### Problem statement
Emit a verbatim copy of the lines below from the line with "Jefferson Digital Commons" through the line with "The Pennsylvania Research", excluding pictures and everything outside that range.

### Data under study
++++++++++++++++++++

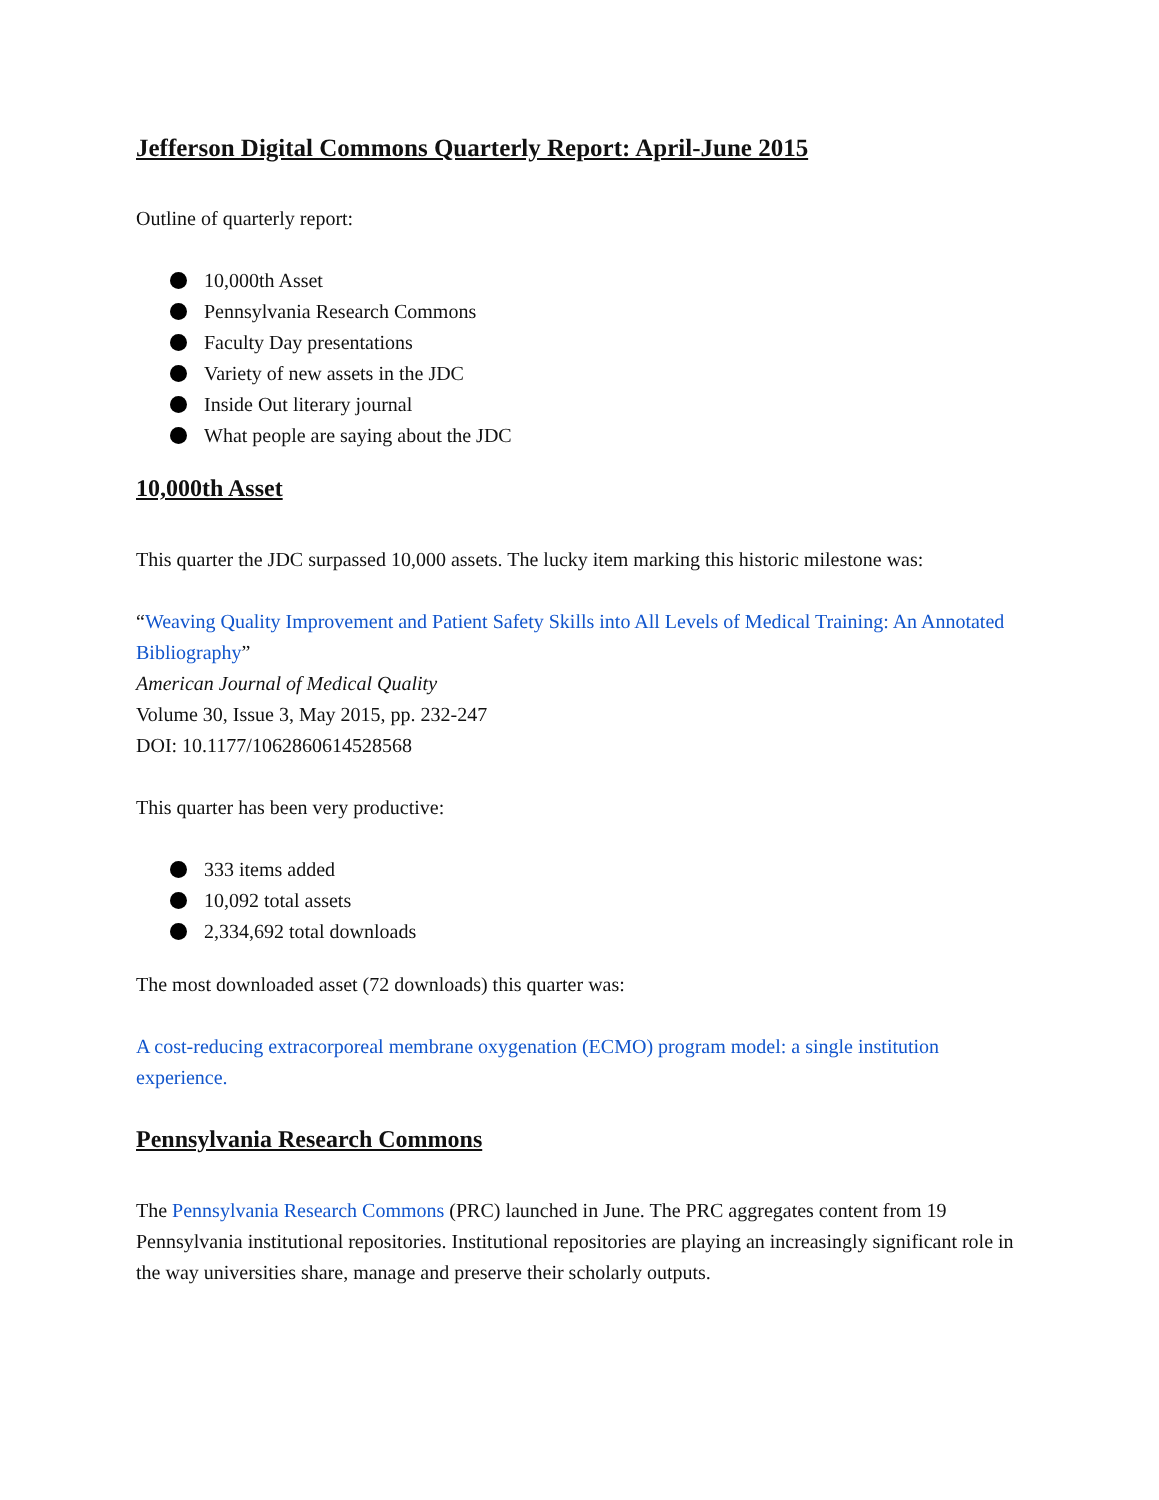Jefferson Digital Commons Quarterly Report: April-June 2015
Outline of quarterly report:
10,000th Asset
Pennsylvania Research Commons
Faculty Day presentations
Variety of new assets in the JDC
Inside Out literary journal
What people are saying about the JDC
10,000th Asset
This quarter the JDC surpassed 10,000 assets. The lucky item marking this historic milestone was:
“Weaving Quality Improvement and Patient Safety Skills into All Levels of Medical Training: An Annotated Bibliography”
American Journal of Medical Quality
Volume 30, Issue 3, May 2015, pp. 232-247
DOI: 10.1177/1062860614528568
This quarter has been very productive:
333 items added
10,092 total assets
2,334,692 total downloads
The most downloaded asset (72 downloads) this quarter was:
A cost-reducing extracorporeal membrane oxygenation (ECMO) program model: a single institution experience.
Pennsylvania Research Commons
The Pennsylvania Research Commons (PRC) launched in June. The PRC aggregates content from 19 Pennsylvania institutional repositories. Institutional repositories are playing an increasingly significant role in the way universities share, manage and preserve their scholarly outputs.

++++++++++++++++++++

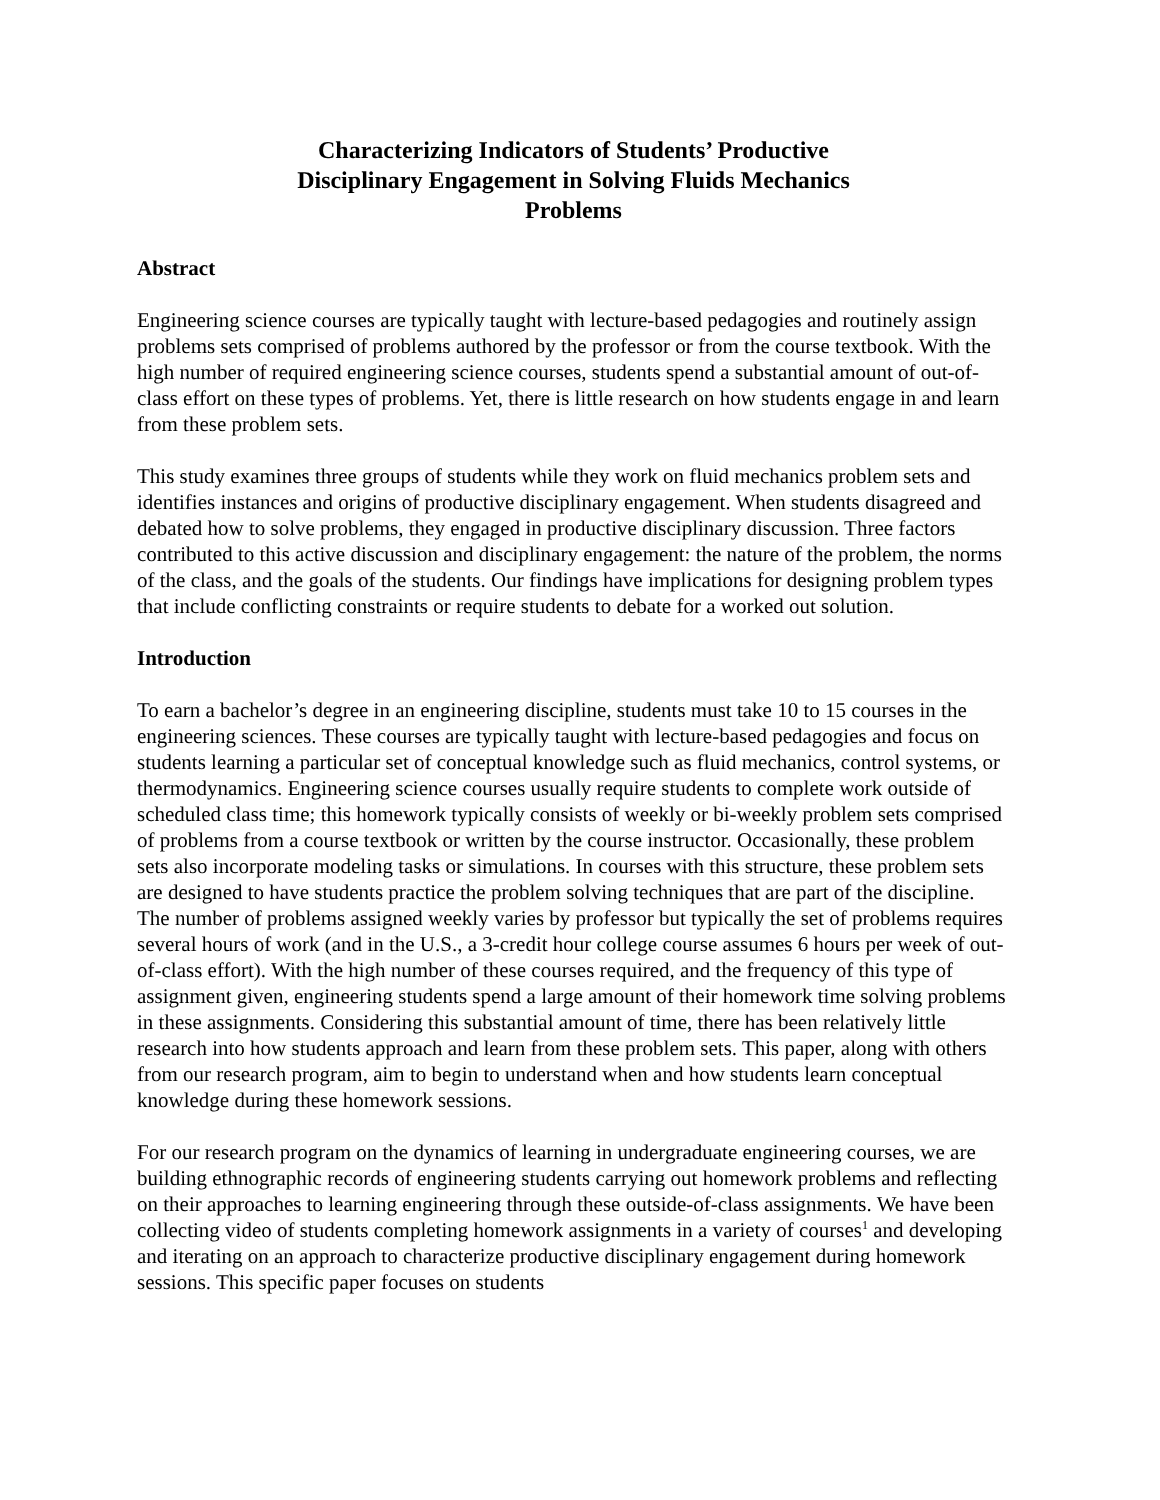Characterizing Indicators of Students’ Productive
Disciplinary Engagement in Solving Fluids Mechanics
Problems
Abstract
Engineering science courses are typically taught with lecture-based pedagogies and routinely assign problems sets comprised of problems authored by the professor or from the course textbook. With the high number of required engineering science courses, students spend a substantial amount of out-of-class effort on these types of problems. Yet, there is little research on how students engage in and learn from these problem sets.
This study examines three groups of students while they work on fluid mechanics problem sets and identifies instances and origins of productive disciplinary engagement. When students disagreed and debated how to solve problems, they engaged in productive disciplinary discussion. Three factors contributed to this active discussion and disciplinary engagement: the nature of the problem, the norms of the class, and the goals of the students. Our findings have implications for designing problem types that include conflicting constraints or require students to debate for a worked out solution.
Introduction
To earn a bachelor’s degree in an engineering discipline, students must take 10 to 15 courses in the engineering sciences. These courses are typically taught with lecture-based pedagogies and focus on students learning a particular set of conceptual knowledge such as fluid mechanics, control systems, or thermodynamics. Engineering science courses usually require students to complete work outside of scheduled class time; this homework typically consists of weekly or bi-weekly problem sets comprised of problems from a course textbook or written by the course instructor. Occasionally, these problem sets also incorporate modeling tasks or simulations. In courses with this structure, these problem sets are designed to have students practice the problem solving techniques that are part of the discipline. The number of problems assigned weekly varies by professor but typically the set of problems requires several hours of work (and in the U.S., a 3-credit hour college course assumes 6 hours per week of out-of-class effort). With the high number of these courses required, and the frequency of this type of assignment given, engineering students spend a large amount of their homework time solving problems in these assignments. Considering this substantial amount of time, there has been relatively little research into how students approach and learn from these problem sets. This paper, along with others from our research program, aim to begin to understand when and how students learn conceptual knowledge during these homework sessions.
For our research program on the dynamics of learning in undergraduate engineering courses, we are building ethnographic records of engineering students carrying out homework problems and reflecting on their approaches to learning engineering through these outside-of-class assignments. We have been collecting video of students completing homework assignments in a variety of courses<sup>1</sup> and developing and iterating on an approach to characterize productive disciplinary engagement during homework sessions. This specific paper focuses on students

++++++++++++++++++++

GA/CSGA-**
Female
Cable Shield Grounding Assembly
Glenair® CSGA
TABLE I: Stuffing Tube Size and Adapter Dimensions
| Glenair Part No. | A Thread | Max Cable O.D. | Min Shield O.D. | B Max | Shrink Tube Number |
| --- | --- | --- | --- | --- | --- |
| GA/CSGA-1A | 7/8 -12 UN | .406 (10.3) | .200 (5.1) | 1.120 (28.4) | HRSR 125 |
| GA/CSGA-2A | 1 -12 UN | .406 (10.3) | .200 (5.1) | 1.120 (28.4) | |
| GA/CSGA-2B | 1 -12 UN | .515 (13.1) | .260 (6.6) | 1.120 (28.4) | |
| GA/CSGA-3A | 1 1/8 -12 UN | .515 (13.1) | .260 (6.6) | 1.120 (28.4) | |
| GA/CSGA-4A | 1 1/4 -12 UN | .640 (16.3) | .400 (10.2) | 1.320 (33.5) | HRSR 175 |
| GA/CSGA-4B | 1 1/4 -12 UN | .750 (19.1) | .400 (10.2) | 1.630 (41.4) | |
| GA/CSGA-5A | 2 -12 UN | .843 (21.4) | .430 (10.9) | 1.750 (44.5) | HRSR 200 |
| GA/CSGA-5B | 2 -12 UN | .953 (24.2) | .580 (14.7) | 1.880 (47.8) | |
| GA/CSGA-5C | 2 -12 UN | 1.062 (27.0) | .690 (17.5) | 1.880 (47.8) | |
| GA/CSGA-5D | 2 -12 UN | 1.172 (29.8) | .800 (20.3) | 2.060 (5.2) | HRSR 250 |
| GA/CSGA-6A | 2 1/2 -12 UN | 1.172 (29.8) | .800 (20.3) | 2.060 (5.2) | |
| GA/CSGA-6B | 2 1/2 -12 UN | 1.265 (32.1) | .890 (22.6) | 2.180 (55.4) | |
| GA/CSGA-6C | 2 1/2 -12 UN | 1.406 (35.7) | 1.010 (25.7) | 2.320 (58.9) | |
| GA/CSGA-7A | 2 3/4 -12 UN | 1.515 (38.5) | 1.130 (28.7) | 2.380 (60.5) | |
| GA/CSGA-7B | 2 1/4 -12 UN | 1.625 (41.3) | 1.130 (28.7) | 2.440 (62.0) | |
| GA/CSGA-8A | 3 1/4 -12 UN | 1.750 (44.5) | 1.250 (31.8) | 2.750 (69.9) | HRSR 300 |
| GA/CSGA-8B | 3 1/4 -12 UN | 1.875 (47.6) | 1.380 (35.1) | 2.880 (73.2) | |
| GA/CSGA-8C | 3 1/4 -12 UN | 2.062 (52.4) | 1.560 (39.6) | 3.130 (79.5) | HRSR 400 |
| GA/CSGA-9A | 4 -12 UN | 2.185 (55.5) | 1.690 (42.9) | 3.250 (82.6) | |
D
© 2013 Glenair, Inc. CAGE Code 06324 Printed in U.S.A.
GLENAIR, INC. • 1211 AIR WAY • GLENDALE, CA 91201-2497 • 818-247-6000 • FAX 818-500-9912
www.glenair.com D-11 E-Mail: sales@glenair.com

++++++++++++++++++++

### Written answer
Jefferson Digital Commons Quarterly Report: April-June 2015
Outline of quarterly report:
10,000th Asset
Pennsylvania Research Commons
Faculty Day presentations
Variety of new assets in the JDC
Inside Out literary journal
What people are saying about the JDC
10,000th Asset
This quarter the JDC surpassed 10,000 assets. The lucky item marking this historic milestone was:
“Weaving Quality Improvement and Patient Safety Skills into All Levels of Medical Training: An Annotated Bibliography”
American Journal of Medical Quality
Volume 30, Issue 3, May 2015, pp. 232-247
DOI: 10.1177/1062860614528568
This quarter has been very productive:
333 items added
10,092 total assets
2,334,692 total downloads
The most downloaded asset (72 downloads) this quarter was:
A cost-reducing extracorporeal membrane oxygenation (ECMO) program model: a single institution experience.
Pennsylvania Research Commons
The Pennsylvania Research Commons (PRC) launched in June. The PRC aggregates content from 19 Pennsylvania institutional repositories. Institutional repositories are playing an increasingly significant role in the way universities share, manage and preserve their scholarly outputs.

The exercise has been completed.